Aussi ces aléas ont-ils contribué à tendre davantage les marchés. La hausse aurait pu se tarir une fois la vague de froid passée, mais le contexte géopolitique n’a pas joué en ce sens. La remise en cause des accords sur le nucléaire iranien par l’administration Trump a en effet apporté des tensions du côté des producteurs de pétrole du Moyen-Orient, lesquelles ont eu un effet haussier sur les prix de marché.

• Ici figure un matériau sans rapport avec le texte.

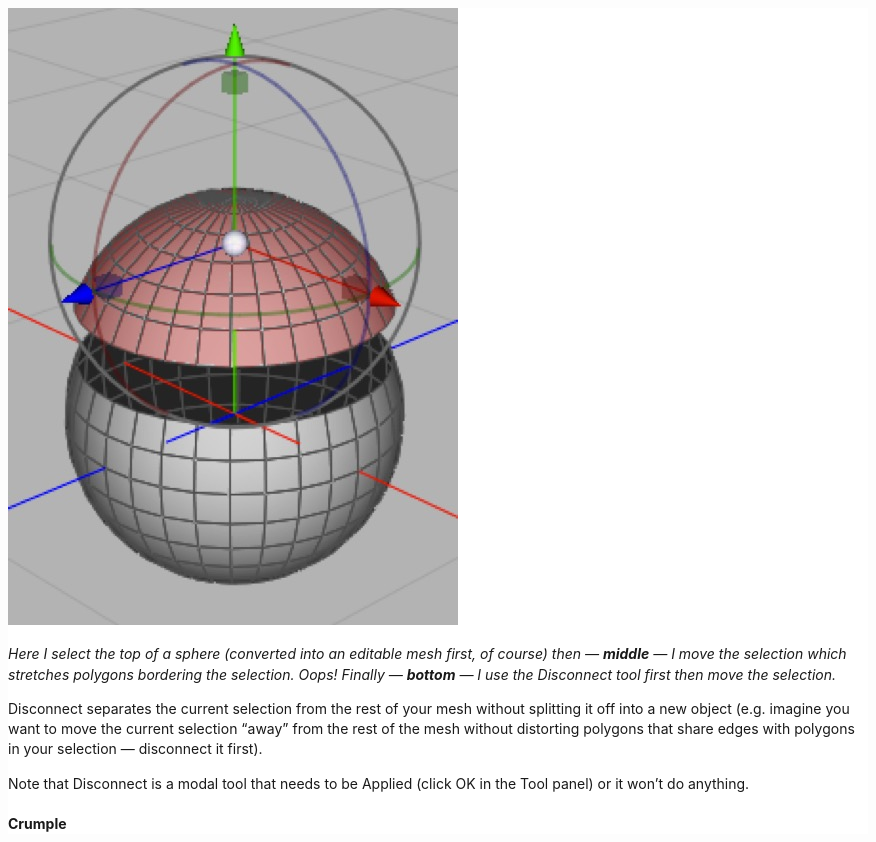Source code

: ![](pastedGraphic-152.jpg)

*Here I select the top of a sphere (converted into an editable mesh first, of course) then — **middle** — I move the selection which stretches polygons bordering the selection. Oops! Finally — **bottom** — I use the Disconnect tool first then move the selection.*

Disconnect separates the current selection from the rest of your mesh without splitting it off into a new object (e.g. imagine you want to move the current selection “away” from the rest of the mesh without distorting polygons that share edges with polygons in your selection — disconnect it first).

Note that Disconnect is a modal tool that needs to be Applied (click OK in the Tool panel) or it won’t do anything.

#### Crumple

Enfin, la forte demande asiatique en charbon a eu un impact direct sur les prix du charbon. Conséquence : de nombreux acteurs ont préféré se rediriger vers le gaz
Electricité : la France « paye » les choix des pays voisins
Côté électricité, la donne charbon s’est ajoutée à la vague de froid. « Le marché français de l’électricité est considérablement impacté par la situation des pays voisins. Nous sommes sur un marché fortement interconnecté. On importe et on exporte en direct tous les jours entre la France, la Belgique, l’Allemagne, les Pays-Bas ou d’autres pays frontaliers, rappelle Quentin Delille. Or, si le mix électrique français se compose à 75-80% de nucléaire, ailleurs en Europe, chez nos voisins, le nucléaire n’est pas si prépondérant. Et ce d’autant que les installations nucléaires belges ont connu des défaillances et ont été mise à l’arrêt pour certaines ».
Au final, la France a donc subi la volatilité d’autres pays, et notamment de l’Allemagne qui produit une partie de son électricité à partir de charbon.
Pour les mois à venir, le marché restera volatile. « Il pourra donc baisser comme augmenter », traduit Quentin Delille. Mais les fournisseurs alternatifs (hors EDF) attendent avec impatience l’attribution des volumes d’Arenh pour l’année 2019 prévue en novembre prochain. 100 TWh d’électricité nucléaire à prix régulé (42€/ MWh) sont ainsi répartis chaque année entre plusieurs fournisseurs d’électricité dont ENGIE.